Re: [BCC Forum Post] IDUNA: Re: Thru-Hull Locations for transducers

Our depth sounder is located in the port seatte, aft end; its mounted in a fiberglass box which is glassed to the hull, the box has a outward flange to which an acrylic lid is bolted. The lid has a hole for the transducer to through bolt and two other plugged holes, one hole is the fill hole, while the other allows air to escape while filling with distilled water. We set up the offset to be keel plus 2" to read zero depth on the West Marine Multi-Data instrument (Standard/Horizon).

We have good results with this setup. The knot log is the same location as most stock boats, located forward and to port of the mast.
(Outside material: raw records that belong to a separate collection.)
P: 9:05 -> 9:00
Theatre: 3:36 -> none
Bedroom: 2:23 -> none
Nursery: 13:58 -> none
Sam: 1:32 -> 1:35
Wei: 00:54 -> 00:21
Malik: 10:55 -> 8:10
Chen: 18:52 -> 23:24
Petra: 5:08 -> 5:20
Repeated removal and cleaning of the paddle wheel has allowed seawater to enter and rest around the mast, bad idea, resulted in minor corrosion to the mast base; would perfer other location with direct vent of water into the bilge, perferably in the shower sump area, where the seawater could more easily be captured and the area cleaned.

Marty Chin, BCC Shamrock

I have had the same problem and results as Marty: ingress of seawater every time I swapped the paddlewheel transducer in and out resulted in minor corrosion of the mast base. Very, very annoying. So annoying that I often sailed without the waterspeed transducer in place.

I’ve come up with three solutions: the first is too expensive (unless you start off that way); the second is now SOP on Zygote; and the third is what I would have tried if solution #2 hadn’t worked.
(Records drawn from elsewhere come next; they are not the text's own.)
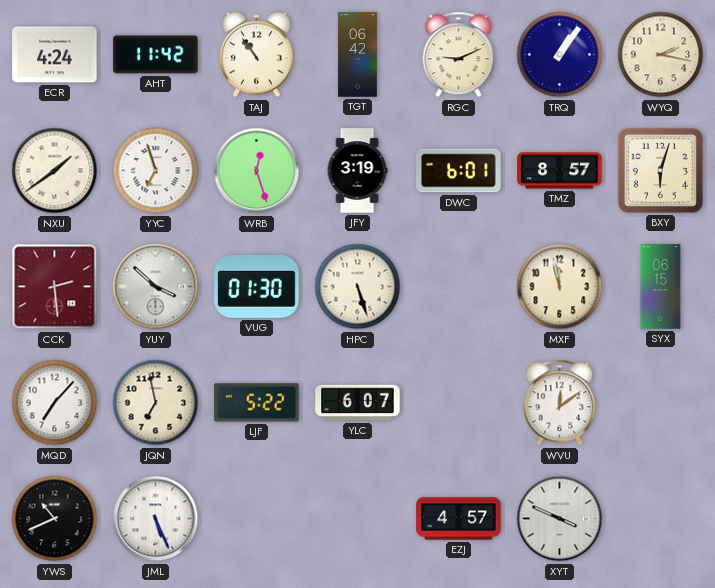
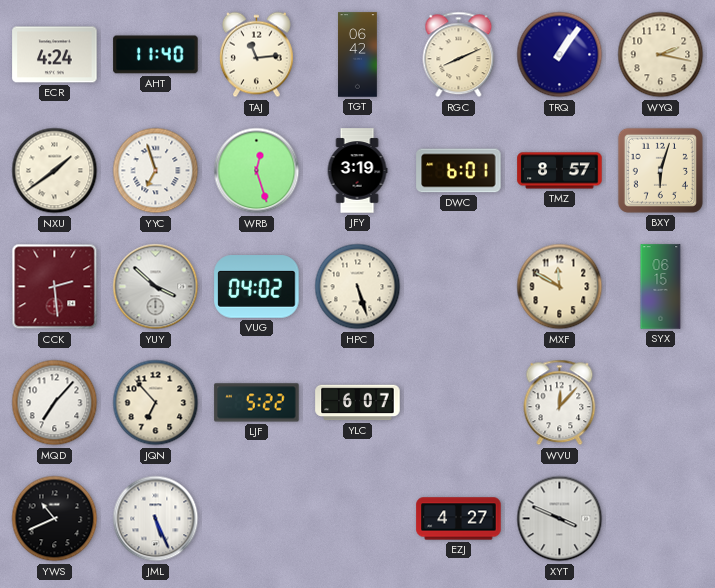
AHT: 11:42 -> 11:40
TAJ: 10:54 -> 11:14
RGC: 9:11 -> 8:11
VUG: 01:30 -> 04:02
MXF: 11:58 -> 11:50
JQN: 6:58 -> 6:53
WVU: 12:09 -> 12:07
EZJ: 4:57 -> 4:27
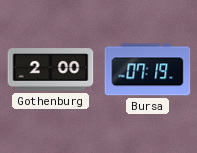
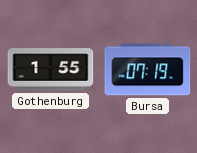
Gothenburg: 2:00 -> 1:55
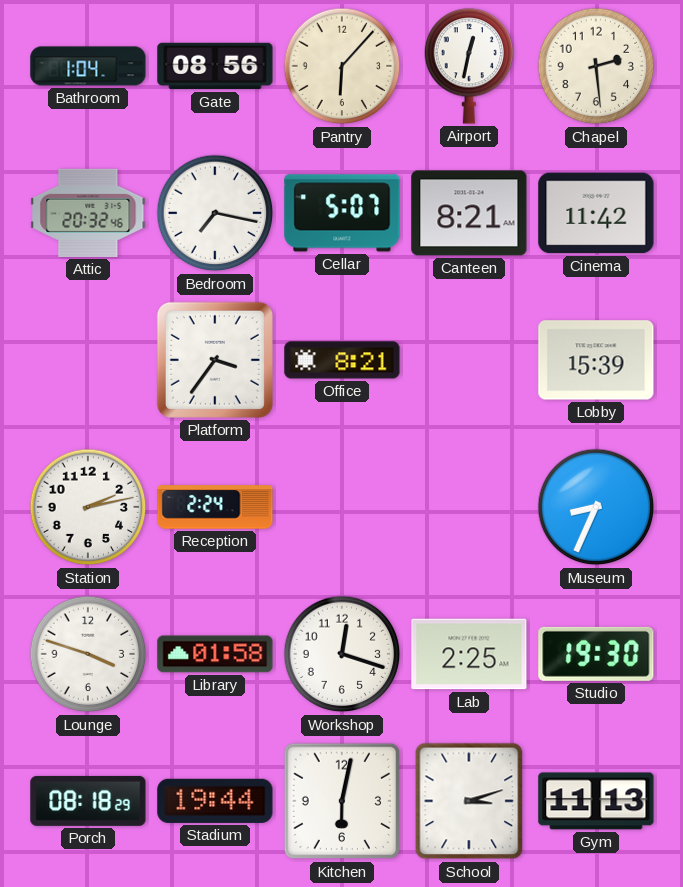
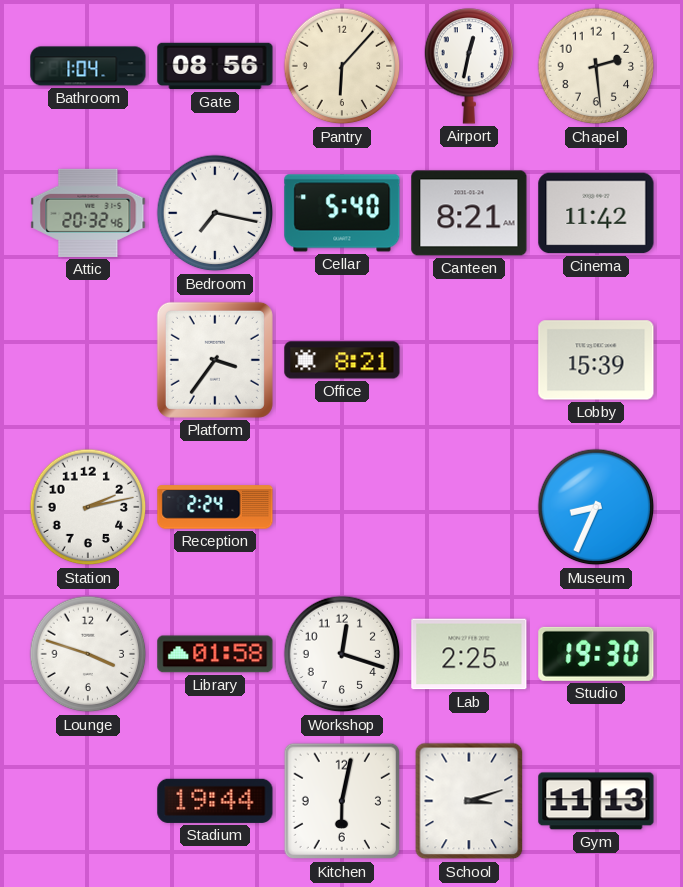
Cellar: 5:07 -> 5:40
Porch: 08:18 -> none
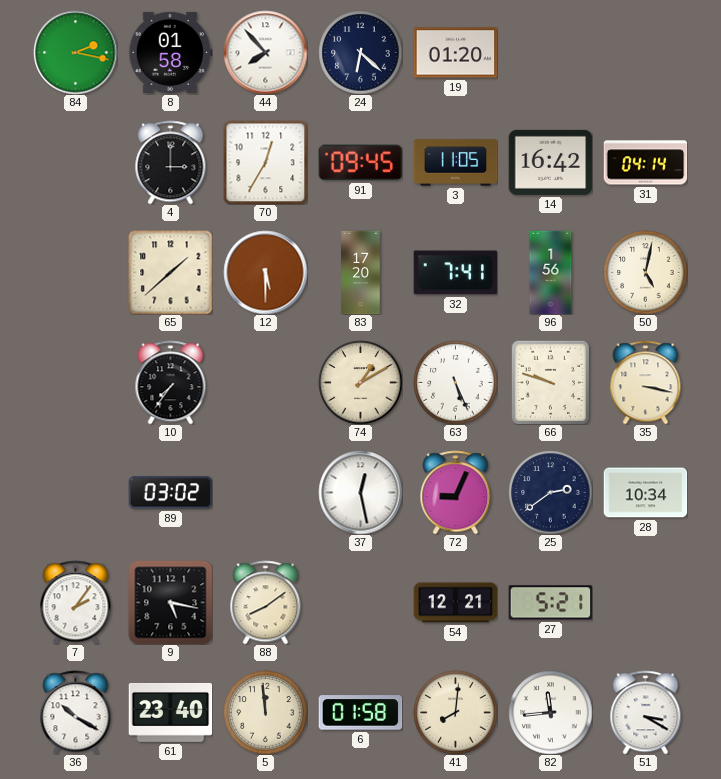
Solution #1 (which may or may not work) is to be equipped with one of the new high-tech non-paddlewheel water speed transducers that can tolerate mild fouling.

Solution #2 (which works for us) is to send the cook over the side at the start and end of each major passage. The cook carries with her a plumber’s helper.

At the start of a voyage, the cook’s job is to make sure that the prop and the water intake for engine cooling are clean. Then she holds the plumber’s helper over the waterspeed transducer thru-hull while I, the cook’s assistant, swap the dummy transducer for the real thing.

At the end of a voyage, the cook’s job is to plaster the prop with water resistant grease (reduces fouling of the prop to almost zero for about one month of stay in a very barnacle-rich tropical marina) and then to hold the plumber’s helper in the magic spot while I swap the transducer for the dummy.

Use of the plumber’s helper reduces the water ingress to about one cupful (250 ml or thereabouts).

Solution #3 (which I have toyed with but not yet employed) is to get a short length (5 cm should be enough) of PVC piping, of a diameter large enough for me to slip my hand (when clenched around a transducer) thru, and epoxy the pvc pipe to the hull concentric to the transducer thru-hull. Then a length of flexible fire hose-type hose, with a diameter to suit the piping and about the same length as my arm, can be clamped - with a hose clamp - to the pvc pipe. The deal being that seawater ingress is constrained within the hosing and can be emptied into the bilge so it does not splash the mast base.